** Opening Data block **

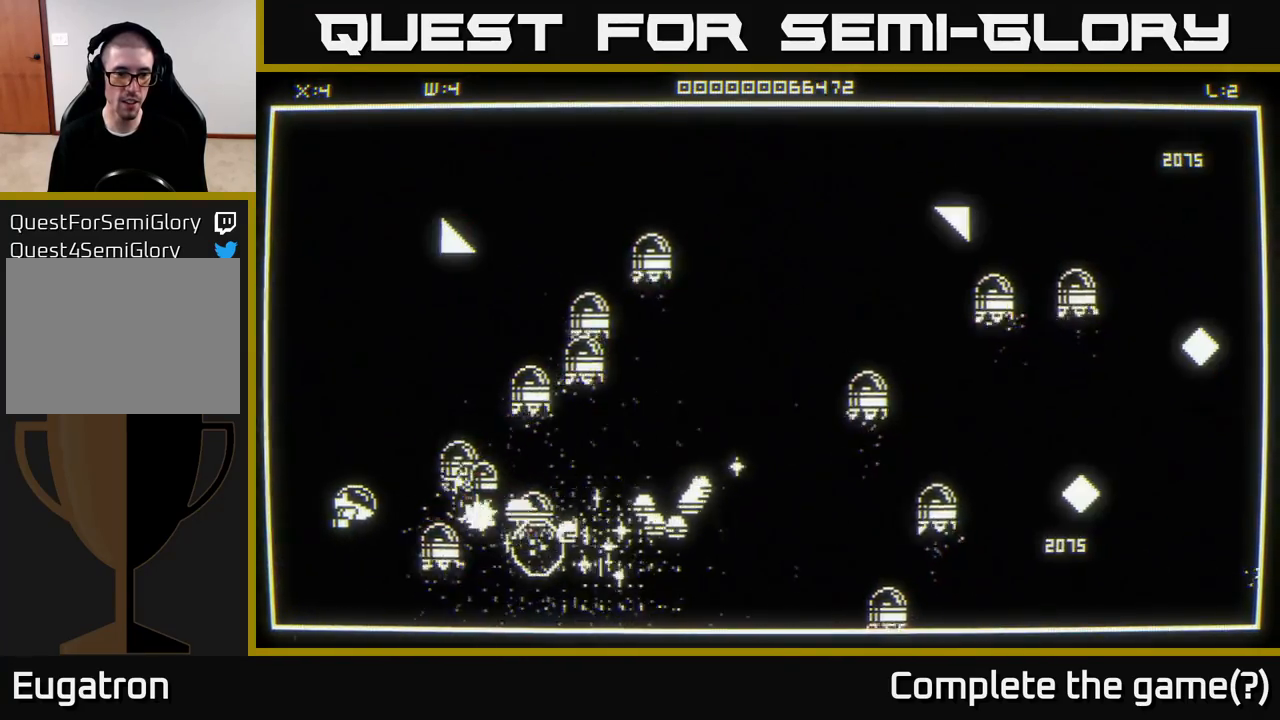
{"buttons": [], "left_stick": "left", "right_stick": "right", "events": [[83, "left_stick", "left"], [167, "left_stick", "up"], [317, "left_stick", "right"], [467, "left_stick", "left"]]}
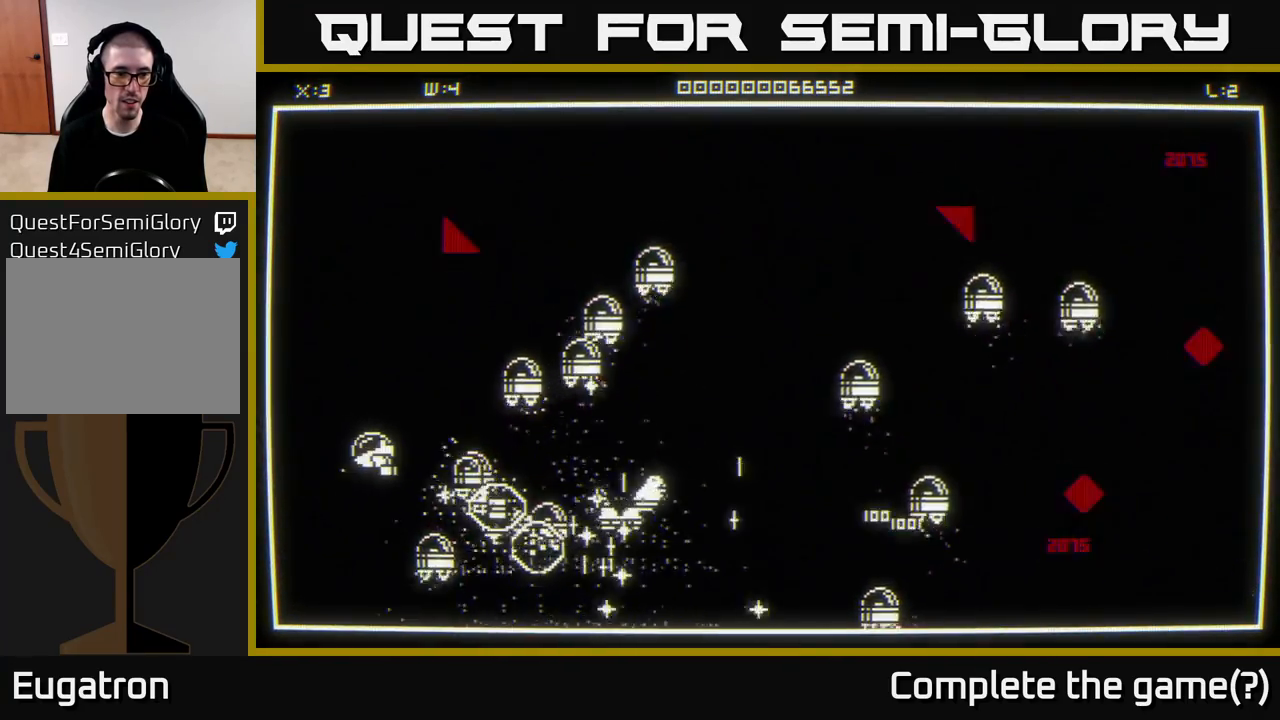
{"buttons": [], "left_stick": "center", "right_stick": "right", "events": [[133, "left_stick", "down"], [200, "left_stick", "center"], [267, "left_stick", "up-right"], [433, "left_stick", "center"]]}
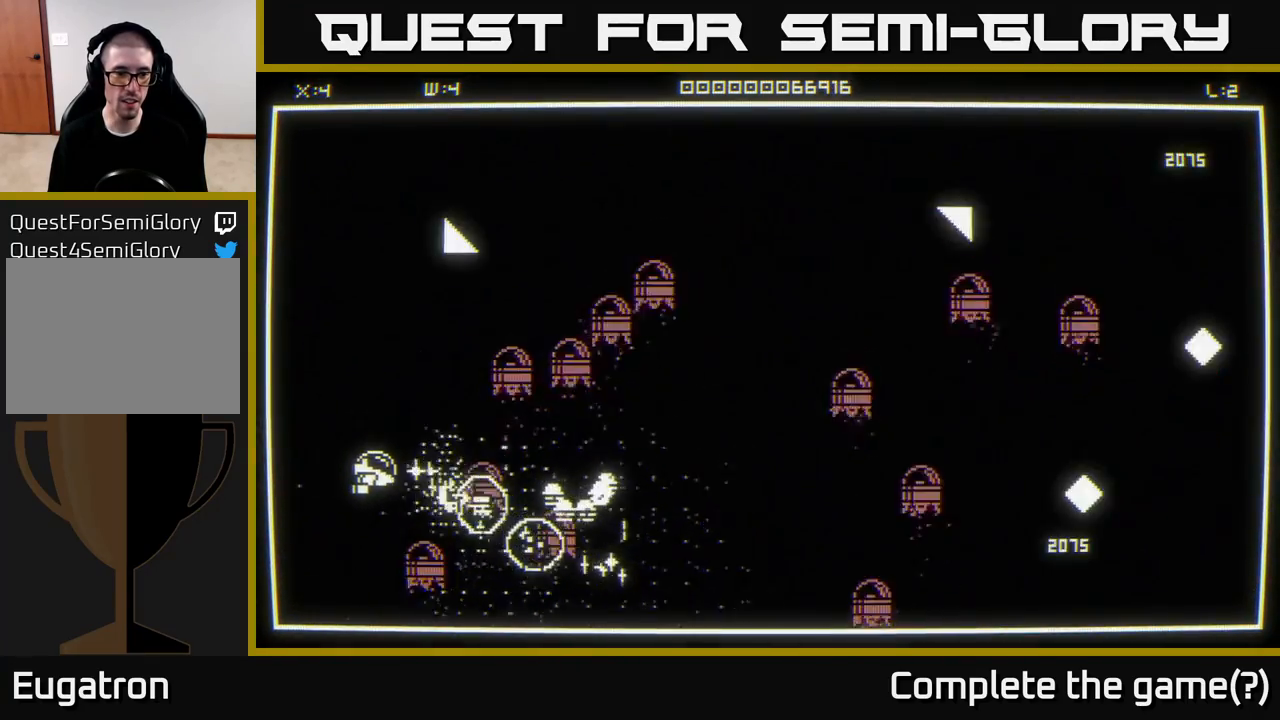
{"buttons": [], "left_stick": "center", "right_stick": "center", "events": [[83, "left_stick", "right"], [200, "right_stick", "center"], [233, "left_stick", "left"], [333, "left_stick", "center"]]}
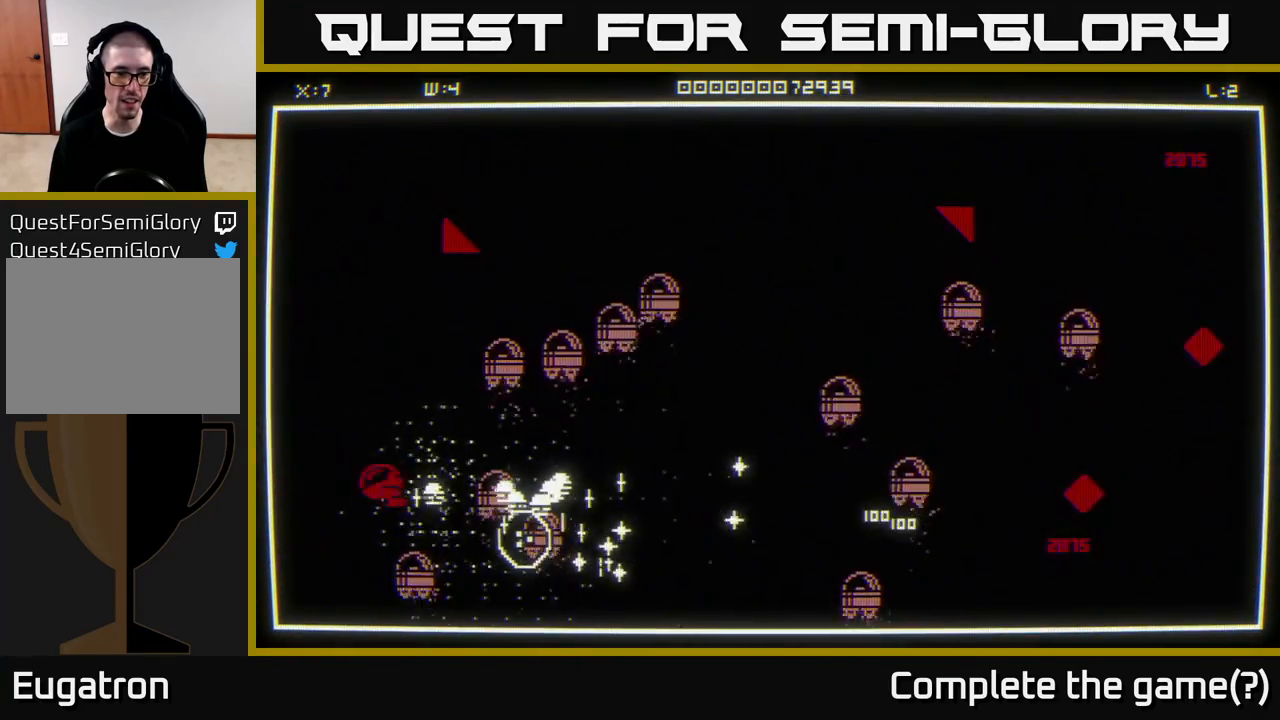
{"buttons": [], "left_stick": "center", "right_stick": "right", "events": [[17, "right_stick", "right"]]}
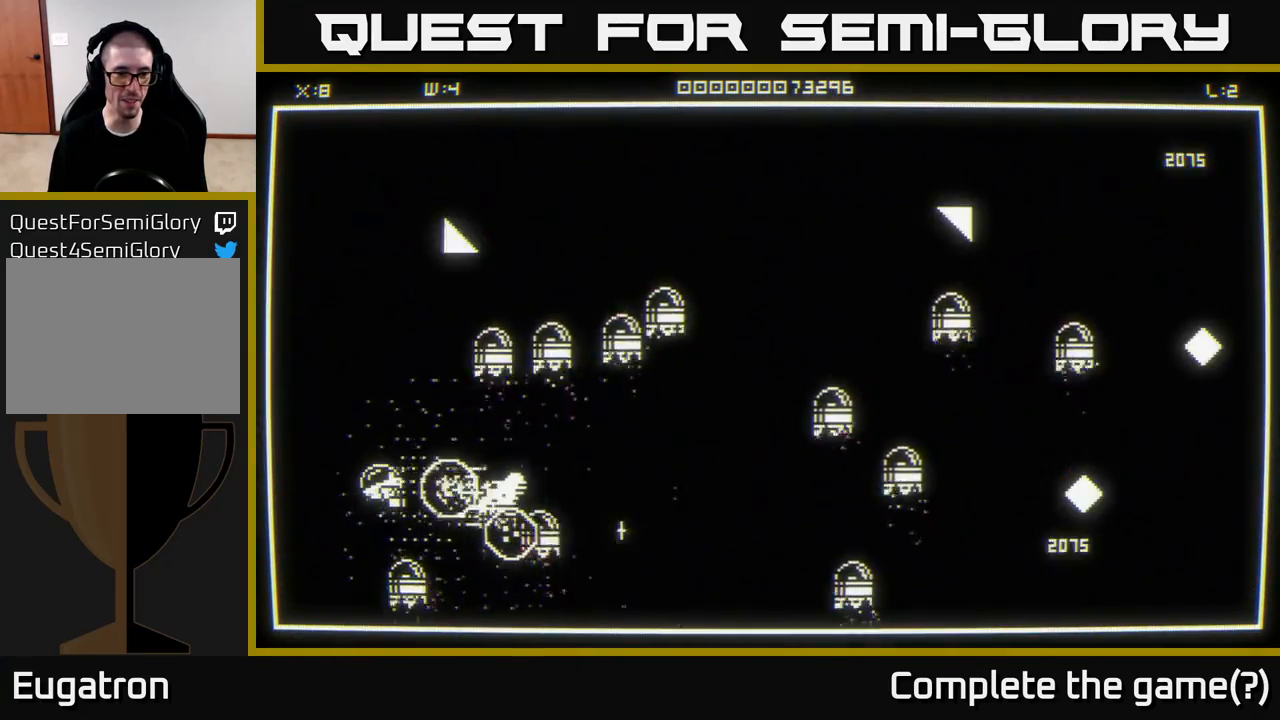
{"buttons": [], "left_stick": "up", "right_stick": "right", "events": [[500, "left_stick", "up"]]}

** Closing Data block **

What the task requires | Leave the pictures out and write out every entry exactly as given.

Exercise result |
{"buttons": [], "left_stick": "left", "right_stick": "right", "events": [[83, "left_stick", "left"], [167, "left_stick", "up"], [317, "left_stick", "right"], [467, "left_stick", "left"]]}
{"buttons": [], "left_stick": "center", "right_stick": "right", "events": [[133, "left_stick", "down"], [200, "left_stick", "center"], [267, "left_stick", "up-right"], [433, "left_stick", "center"]]}
{"buttons": [], "left_stick": "center", "right_stick": "center", "events": [[83, "left_stick", "right"], [200, "right_stick", "center"], [233, "left_stick", "left"], [333, "left_stick", "center"]]}
{"buttons": [], "left_stick": "center", "right_stick": "right", "events": [[17, "right_stick", "right"]]}
{"buttons": [], "left_stick": "up", "right_stick": "right", "events": [[500, "left_stick", "up"]]}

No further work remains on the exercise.